15 April 2016

Learn to delegate before that monkey
becomes a gorilla.

Many businesses are created and function to solve a problem. It goes without saying then that the master problem solver is often the person at the head of the business: the CEO. But what kinds of problems should they be solving?

Most CEOs have risen to their rank because they know how to solve problems and make things happen. This admirable quality brings with it other hidden problems. We all know the saying ‘the buck stops here’, and it is essentially true: leaders hold ultimate responsibility for what happens in an organisation.

However, while CEOs are held to account for everything in their company, no one CEO can do it all alone – especially not in complex, modern organisations. This means there will be blind spots in corporate oversight; areas of activity where the leader has to trust in the efficacy of employees. This is why it is so important to get hiring right.

When a leader is surrounded by people they can trust to do a job, it frees both the leader to concentrate on high level functions as well as the employee to take ownership of their role. The CEO then fulfils a role as a mentor and coach, carefully measuring and assessing their charges, stepping in when required to lead by example and offer experience and insight.

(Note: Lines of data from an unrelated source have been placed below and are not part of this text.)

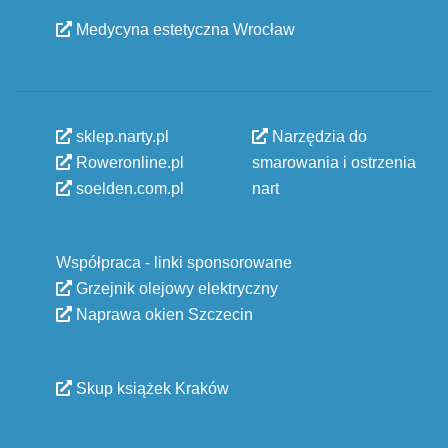
Medycyna estetyczna Wrocław
sklep.narty.pl
Narzędzia do
Roweronline.pl
smarowania i ostrzenia
soelden.com.pl
nart
Współpraca - linki sponsorowane
Grzejnik olejowy elektryczny
Naprawa okien Szczecin
Skup książek Kraków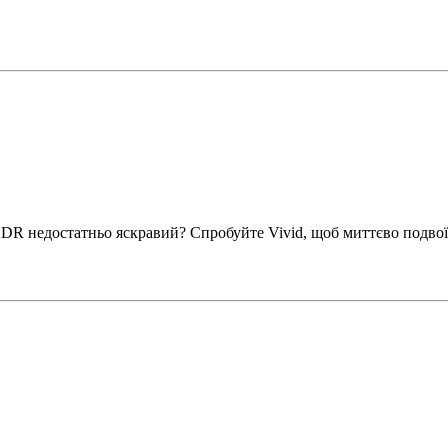
DR недостатньо яскравий? Спробуйте Vivid, щоб миттєво подвоїт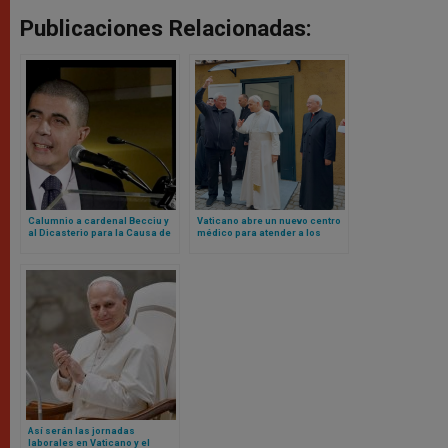
Publicaciones Relacionadas:
Calumnio a cardenal Becciu y
Vaticano abre un nuevo centro
al Dicasterio para la Causa de
médico para atender a los
los Santos: Tribunal del
pobres en plena Plaza de San
Vaticano lo declara culpable
Pedro
Así serán las jornadas
laborales en Vaticano y el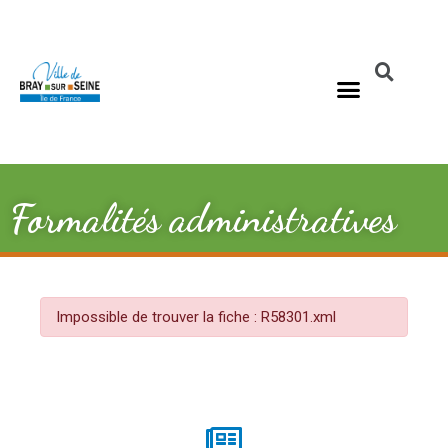
Formalités administratives
Impossible de trouver la fiche : R58301.xml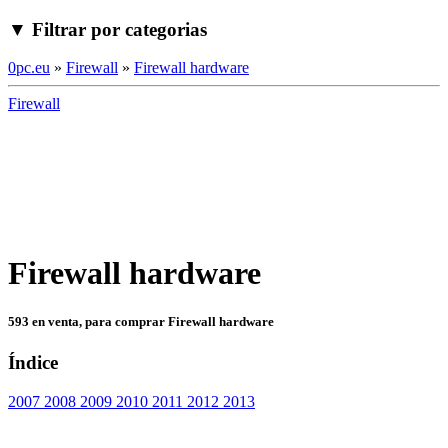
▼ Filtrar por categorias
0pc.eu
»
Firewall
»
Firewall hardware
Firewall
Firewall hardware
593 en venta, para comprar Firewall hardware
Índice
2007
2008
2009
2010
2011
2012
2013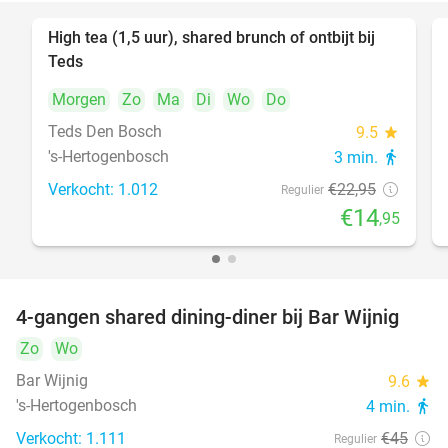
High tea (1,5 uur), shared brunch of ontbijt bij
35%
Teds
Morgen
Zo
Ma
Di
Wo
Do
Teds Den Bosch
9.5
star
's-Hertogenbosch
3 min.
directions_walk
Verkocht: 1.012
€22
,95
Regulier
€14
,95
4-gangen shared dining-diner bij Bar Wijnig
45%
Zo
Wo
Bar Wijnig
9.6
star
's-Hertogenbosch
4 min.
directions_walk
Verkocht: 1.111
€45
Regulier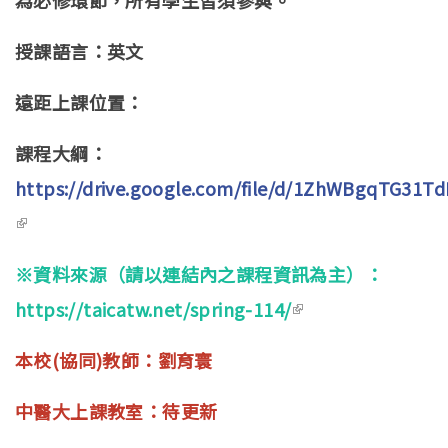
授課語言：英文
遠距上課位置：
課程大綱：
https://drive.google.com/file/d/1ZhWBgqTG31T
(link is external)
※資料來源（請以連結內之課程資訊為主）：
https://taicatw.net/spring-114/
(link is external)
本校(協同)教師：劉育寰
中醫大上課教室：待更新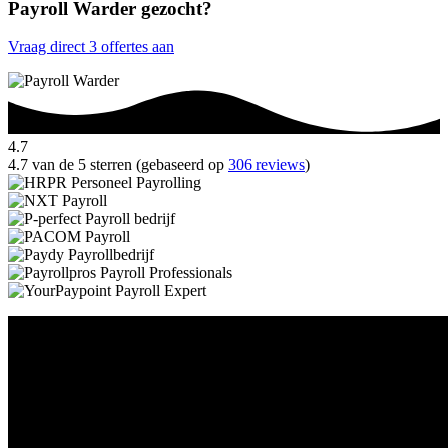
Payroll Warder gezocht?
Vraag direct 3 offertes aan
4.7
4.7 van de 5 sterren (gebaseerd op
306 reviews
)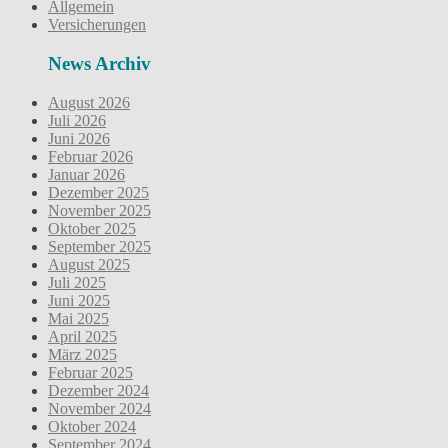
Allgemein
Versicherungen
News Archiv
August 2026
Juli 2026
Juni 2026
Februar 2026
Januar 2026
Dezember 2025
November 2025
Oktober 2025
September 2025
August 2025
Juli 2025
Juni 2025
Mai 2025
April 2025
März 2025
Februar 2025
Dezember 2024
November 2024
Oktober 2024
September 2024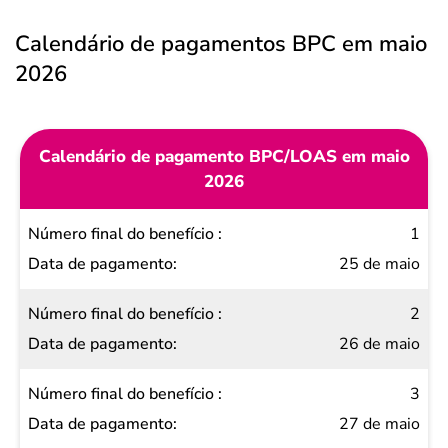
Calendário de pagamentos BPC em maio
2026
Calendário de pagamento BPC/LOAS em maio
2026
Número
1
final do
25 de maio
benefício
2
Data de
26 de maio
pagamento
3
27 de maio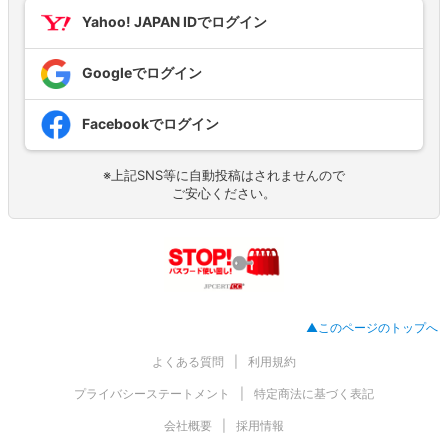
Yahoo! JAPAN IDでログイン
Googleでログイン
Facebookでログイン
※上記SNS等に自動投稿はされませんので
ご安心ください。
▲このページのトップへ
よくある質問
利用規約
プライバシーステートメント
特定商法に基づく表記
会社概要
採用情報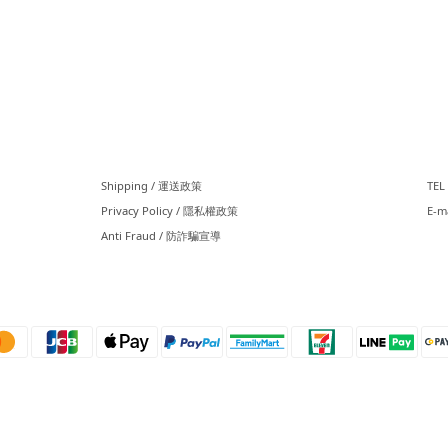
⠀⠀
⠀
Shipping / 運送政策
TEL 
Privacy Policy / 隱私權政策
E-m
Anti Fraud / 防詐騙宣導
⠀⠀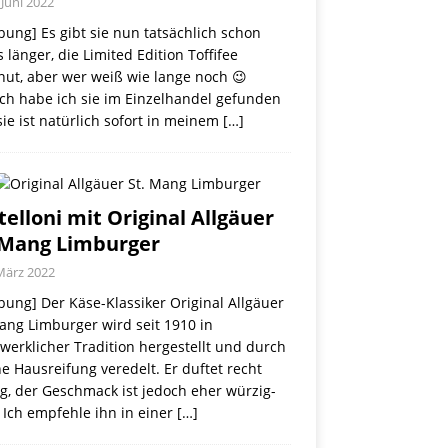
 Juni 2022
ung] Es gibt sie nun tatsächlich schon
 länger, die Limited Edition Toffifee
nut, aber wer weiß wie lange noch 😉
ch habe ich sie im Einzelhandel gefunden
ie ist natürlich sofort in meinem
[…]
telloni mit Original Allgäuer
 Mang Limburger
März 2022
ung] Der Käse-Klassiker Original Allgäuer
ang Limburger wird seit 1910 in
erklicher Tradition hergestellt und durch
e Hausreifung veredelt. Er duftet recht
g, der Geschmack ist jedoch eher würzig-
 Ich empfehle ihn in einer
[…]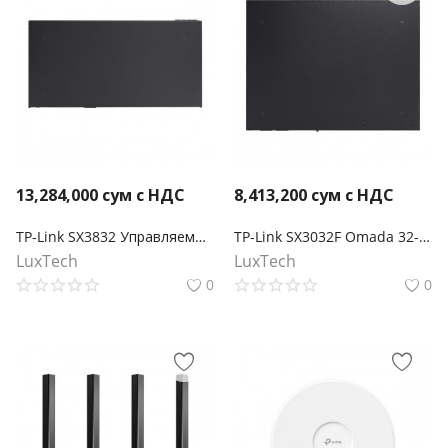
13,284,000
сум с НДС
8,413,200
сум с НДС
TP-Link SX3832 Управляемый коммутатор Omada 24-портовый 10GBASE-T L2+ с 8 слотами 10GE SFP+
TP-Link SX3032F Omada 32-портовый 10-гигабитный управляемый SFP+ коммутатор L2+
LuxTech
LuxTech
0
0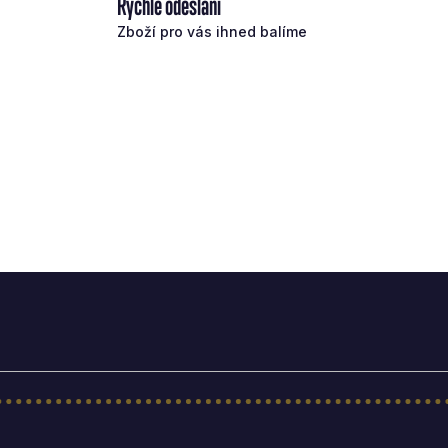
Rychlé odeslání
Zboží pro vás ihned balíme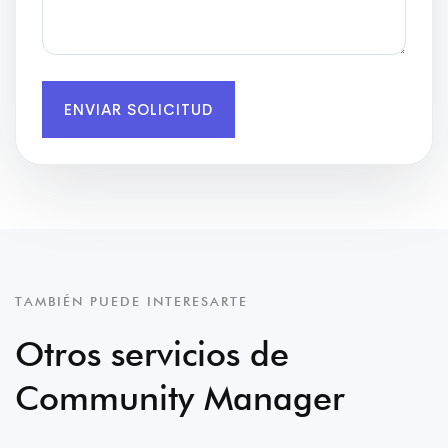
ENVIAR SOLICITUD
TAMBIÉN PUEDE INTERESARTE
Otros servicios de
Community Manager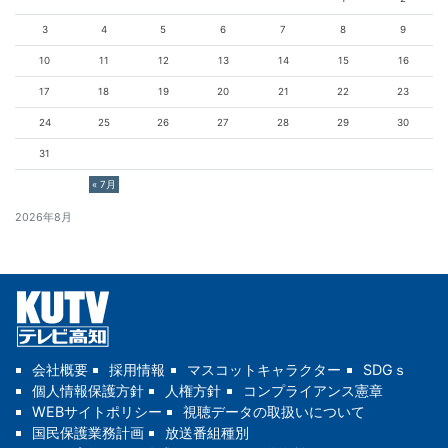
3
4
5
6
7
8
9
10
11
12
13
14
15
16
17
18
19
20
21
22
23
24
25
26
27
28
29
30
31
« 7月
2026年8月
会社概要
採用情報
マスコットキャラクター
SDGｓ
個人情報保護方針
人権方針
コンプライアンス憲章
WEBサイトポリシー
視聴データの取扱いについて
国民保護業務計画
放送番組種別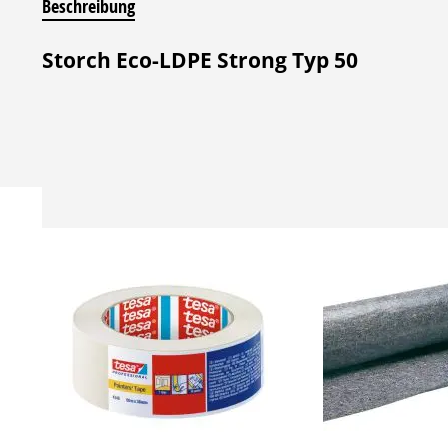
Beschreibung
Storch Eco-LDPE Strong Typ 50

Because of their authority and status, CEOs often have to carry a monkey or two on their back – problems offloaded to them by inexperienced staff, underperforming department heads or overworked C-suite colleagues. These monkeys unfortunately can grow into gorillas, and before long, the CEO is cleaning up a lot of gorilla mess and taking their eye off the ball.

Another issue is that people who are good at something usually like to do that thing, which means problem-solving CEOs find it hard to knock back a challenge. This is a great trait, of course, but it can lead to overload and even burnout, with the CEO putting out spot fires rather than overseeing operations and strategy. This is an unwise use of time and resources.

The smart CEO needs to learn how to delegate. They have to be aware of their leadership style and how that style interacts with colleagues and key employees.

One simple method of thinking about delegation is to apply this five-step process, whereby you assess:

  1. The nature and severity of the problem presented
  2. The employee tasked to deal with the problem
  3. The employee’s capacity to handle the problem
  4. What guidance may have to be provided to help them solve the problem in line with strategic imperatives
  5. How best to mentor and support

Once the assessment process is conducted, the CEO will need to monitor and provide feedback to the employee until the problem is resolved. So rather than accepting the monkey, so to speak, it becomes a matter of the CEO helping the employee become a better monkey trainer. This creates greater capability and confidence in the employee, and allows leaders to use their experience and knowledge in the best possible way.

Very few leaders have the luxury of being completely removed from their employees’ problems. Learning how to guide and mentor your employees will help to bring out the best in both them and you.